Short version. My table top is 1- 3/4" thick. The width of the table top is 44". Question 1 - How long & wide would/should the tenons be? Question 2 - Should there be a small void between the end of the tenon & mortise? General Question 3 - How many tenons would You make on such a bread board end? Thanks, I appreciate your feedback.


----------



## gtrgeo (Mar 22, 2017)

On a table I did last year I made the tenon the whole width minus ~1" on each end. I left 1/4" on each end in the mortise to allow for expansion. The only part of the tenon that is glued is the center. I left it long enough to go through the breadboard end and wedged it with a contrasting wood to add a little visual interest. I get around 1/16" of growthon each edge as the seasons change. So far it is holding up. 
I have done them in the past in similar construction without the through tenon. Used slotted holes in the tenon with dowels secured from underneath just shy of the top surface. This was something I believe I learned from Norm. Those have held up for better than 15 years.


----------



## JerryLH (Oct 23, 2014)

> On a table I did last year I made the tenon the whole width minus ~1" on each end. I left 1/4" on each end in the mortise to allow for expansion. The only part of the tenon that is glued is the center. I left it long enough to go through the breadboard end and wedged it with a contrasting wood to add a little visual interest. I get around 1/16" of growthon each edge as the seasons change. So far it is holding up.
> I have done them in the past in similar construction without the through tenon.
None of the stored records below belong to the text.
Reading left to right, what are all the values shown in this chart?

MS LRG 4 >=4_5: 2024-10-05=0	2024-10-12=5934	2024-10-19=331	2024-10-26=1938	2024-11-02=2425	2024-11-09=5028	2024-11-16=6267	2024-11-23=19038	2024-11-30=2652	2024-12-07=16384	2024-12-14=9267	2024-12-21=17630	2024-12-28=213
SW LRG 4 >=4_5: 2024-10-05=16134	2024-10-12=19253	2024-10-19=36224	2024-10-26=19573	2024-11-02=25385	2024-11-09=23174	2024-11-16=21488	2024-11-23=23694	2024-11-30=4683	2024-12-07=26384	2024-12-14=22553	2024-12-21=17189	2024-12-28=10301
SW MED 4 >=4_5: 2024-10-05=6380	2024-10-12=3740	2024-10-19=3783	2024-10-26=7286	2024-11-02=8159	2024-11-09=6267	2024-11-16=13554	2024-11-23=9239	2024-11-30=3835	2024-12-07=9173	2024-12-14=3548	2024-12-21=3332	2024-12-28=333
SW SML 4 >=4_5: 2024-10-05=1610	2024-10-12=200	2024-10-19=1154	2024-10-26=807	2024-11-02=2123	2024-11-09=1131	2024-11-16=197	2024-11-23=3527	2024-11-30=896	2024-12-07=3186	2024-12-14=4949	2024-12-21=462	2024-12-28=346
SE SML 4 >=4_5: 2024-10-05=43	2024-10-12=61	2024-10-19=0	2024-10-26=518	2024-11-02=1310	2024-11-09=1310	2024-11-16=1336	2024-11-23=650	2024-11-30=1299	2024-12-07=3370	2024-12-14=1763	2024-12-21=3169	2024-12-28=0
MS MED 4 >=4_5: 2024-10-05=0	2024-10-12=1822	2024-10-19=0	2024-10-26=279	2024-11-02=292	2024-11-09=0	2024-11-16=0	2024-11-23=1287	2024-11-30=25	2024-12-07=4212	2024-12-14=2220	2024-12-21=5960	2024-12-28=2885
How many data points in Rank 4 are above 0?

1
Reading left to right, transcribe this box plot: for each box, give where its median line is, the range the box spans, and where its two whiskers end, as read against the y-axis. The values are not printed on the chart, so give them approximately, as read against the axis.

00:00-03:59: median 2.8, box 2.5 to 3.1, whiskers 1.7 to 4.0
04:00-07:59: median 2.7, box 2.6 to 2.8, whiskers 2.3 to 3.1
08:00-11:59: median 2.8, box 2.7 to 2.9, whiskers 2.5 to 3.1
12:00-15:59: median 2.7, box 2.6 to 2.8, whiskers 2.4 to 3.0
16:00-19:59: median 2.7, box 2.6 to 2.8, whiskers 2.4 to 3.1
Used slotted holes in the tenon with dowels secured from underneath just shy of the top surface. This was something I believe I learned from Norm. Those have held up for better than 15 years.
> 
> I can understand how the center tenon is glued & wedged. What did you do with the outboard tenons? Are the wedged - does it allow for movement? Thanks - I really like the center coming all the way thru.
> ...


----------



## gtrgeo (Mar 22, 2017)

Jerry,
It is one continuous tenon cut back in length where it does not go through the breadboard end. I glued at the center where it goes through and the rest is floating in a continuous mortise.

George


----------



## EarlS (Dec 21, 2011)

Jerry - I was wondering the same thing when I was making a desk with breadboard ends. There are a number of articles out there on breadboard end. This might help - Breadboard ends - Woodcraft

Search "tenons for long breadboard ends" if you want to read more articles.


----------



## gtrgeo (Mar 22, 2017)

One other thing I forgot to mention. You will want to create a slight cup in your breadboard end on the side which will face inward. This way the ends always stay tight to the shoulder on your table tenon. I found it easier to create this cup with hand planes prior to cutting the mortise.


----------



## sras (Oct 31, 2009)

Here's a bit of a guideline…










You can adjust dimensions to fit the size of your table. I'd probably use 3 long tenons as in the picture and make them all about 1/2" thick.

*Edit:* I just realized that Earl's link went to the same image! oh well…


----------



## JerryLH (Oct 23, 2014)

Thanks to all for taking the time to help - I appreciate it.


----------